- Several primary schools in St. James and Hanover are reporting favourable results for the first sitting of the Primary Exit Profile (PEP).
- School administrators and parents were provided with the grade six results on June 21.
- Principal of the Corinaldi Avenue Primary in Montego Bay, June Neil-Anderson, tells JIS News that she is pleased with the performance of the students, noting that the hard work put into preparing them was not in vain.
Several primary schools in St. James and Hanover are reporting favourable results for the first sitting of the Primary Exit Profile (PEP).
School administrators and parents were provided with the grade six results on June 21.
Principal of the Corinaldi Avenue Primary in Montego Bay, June Neil-Anderson, tells JIS News that she is pleased with the performance of the students, noting that the hard work put into preparing them was not in vain.
She says that despite the anxiety going into the exams, most of the 262 students secured a place at a traditional high school in western Jamaica.
“Our (grade six) teachers have worked tirelessly… They collaborated, they challenged each other, they split up their (lessons)… so that’s how they worked,” she notes.
“I am very pleased with what I have seen. A great number of our students fall in the highly proficient category,” she adds.
In the meantime, Principal of the Barracks Road Primary School in Montego Bay, Maxine Coates-Brown, says there was a jubilant atmosphere at the institution.
“The results caused a pandemonium at the school and everybody was happy because a lot of our children did extremely well. They got their first or second choice in terms of school placement and based on that, they were really elated,” she says.
She notes that parents lauded the teachers for their dedication in preparing the 247 students for the examination.
“Parents are really pleased that we have worked with their children and they commended us for our efforts,” she notes.
Mrs. Coates-Brown tells JIS News that seven students were highly proficient in all the subject areas, with the top boy having a placement score of 346.3 and the top girl having a placement score of 350.2.
“We have two students who scored 100 per cent in the Ability Test,” she adds.
Over in Hanover, Principal of Lucea Primary, Yasmin Anderson-Jackson, says that students performed “exceptionally well” despite the anxiety surrounding the sitting of the exams.
“This year was so different, you don’t see the crying and so on. Most of them were happy with their placement. Overall, I think the school did well. We sent up 133 students and just a few of them were placed in pathway three (developing),” she tells JIS News.
“I am satisfied with the performance of the teachers as well as the students but we know that we have to step up our game. We have room for improvement,” she notes.
Principal of Green Island Primary in Hanover, Vaccianna Moseley, is also expressing pleasure at the performance of the 75 students at the institution, who sat the examination.
He says there was a celebratory atmosphere at the school when the results were released.
“We celebrate the placement of every child. The bottom line is everybody’s ability is not the same. Overall, the atmosphere is good, the teachers are excited. We are pleased with the results. It reflected, to a large extent, what we were expecting,” he tells JIS News.
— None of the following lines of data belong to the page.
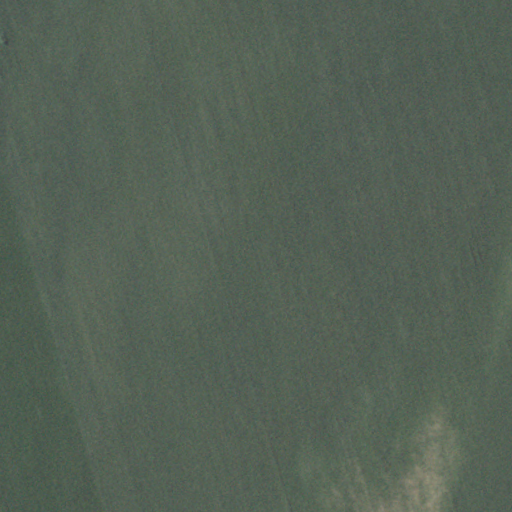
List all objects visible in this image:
crop: (255, 256)
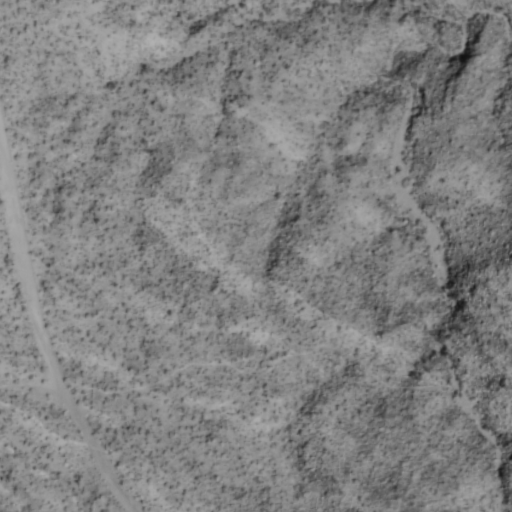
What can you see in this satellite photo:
road: (44, 342)
road: (294, 352)
road: (29, 388)
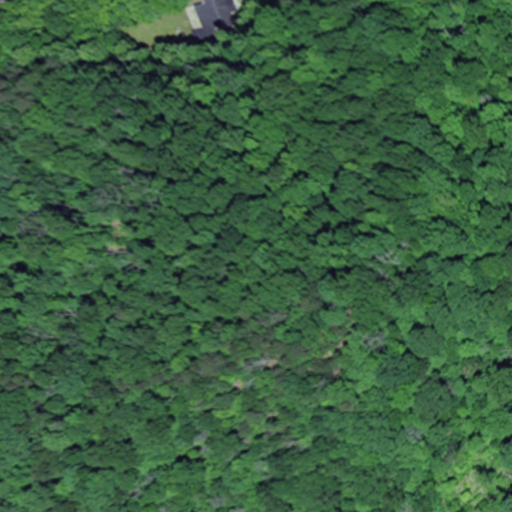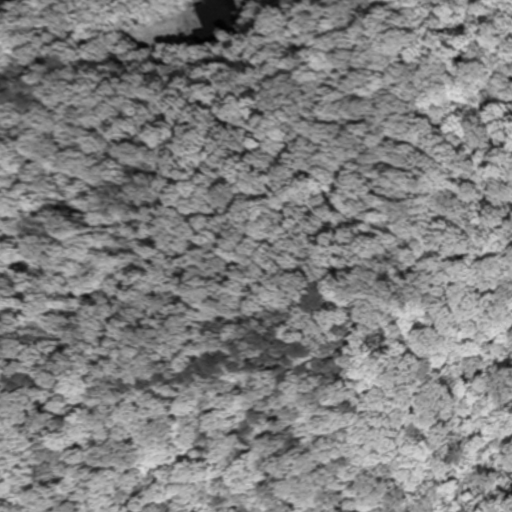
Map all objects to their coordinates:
building: (3, 2)
road: (129, 40)
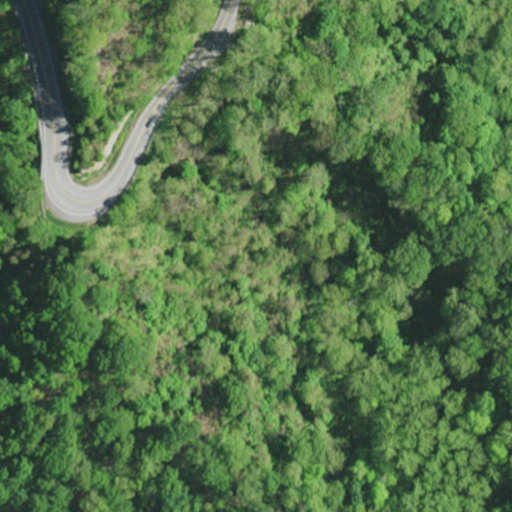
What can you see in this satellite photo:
road: (100, 195)
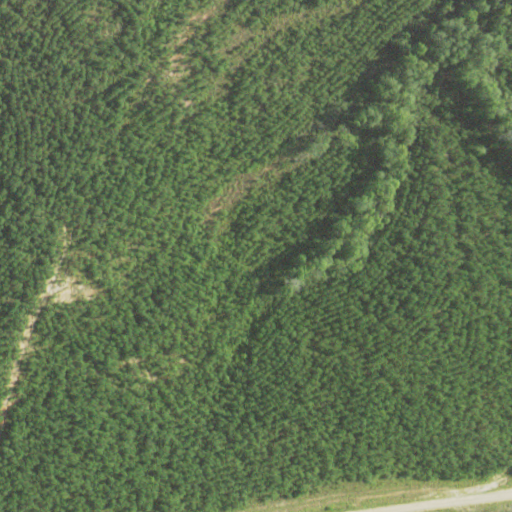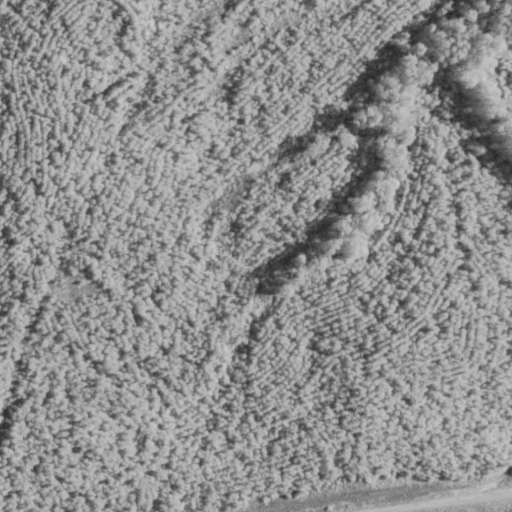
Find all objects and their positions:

Grade six student at Green Island Primary, Damarle Mico, who copped a spot at his school of choice, Munro College in St. Elizabeth, tells JIS News that he studied hard for PEP, with the help of his teacher and parents.
“When I was about to do my first exam, I was a little anxious, but as the days went by I kinda built up a little confidence. Friday was the PEP results and I am still happy right now because I got my first choice,” he says.
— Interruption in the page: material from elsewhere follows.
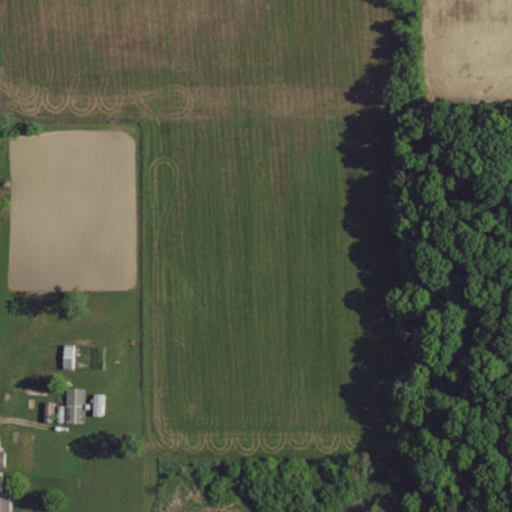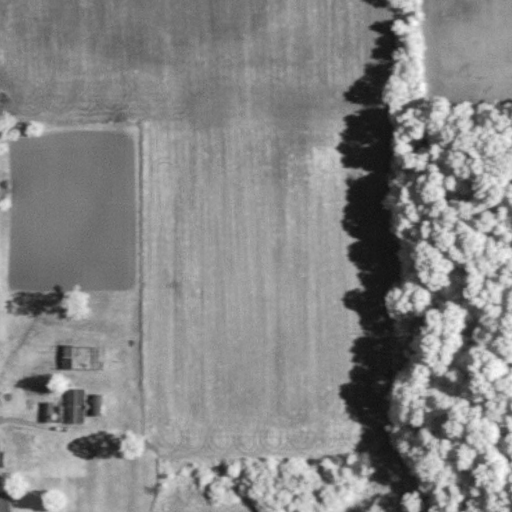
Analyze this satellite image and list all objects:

Head girl at the institution, Kemonie Williams, who will be attending The Manning’s School in Westmoreland, says she was pleased with her results.
“I studied a lot and I also had some help from my mom, my dad and lots of cousins. I was a little nervous, but I continued believing in myself and continued studying, so I am extremely happy,” Kemonie says.
PEP has replaced the Grade Six Achievement Test (GSAT) as the national secondary school entrance test.
It is intended to provide a better and more complete profile of students’ academic and critical-thinking capabilities at the end of primary-level education.
The grade six students were tested in three stages with a Performance Task Test on March 27 and 28, an Ability Test on February 26; and a Curriculum Based Test on April 16 and 17.
Students were placed in four pathways – Highly Proficient, for those students, who demonstrate an advanced level of competence necessary for grade seven; Proficient, demonstrating adequate evidence of the required competence; Developing , showing partial evidence of the required competence; and Beginning, for those students, who demonstrate limited or no evidence of the required competence.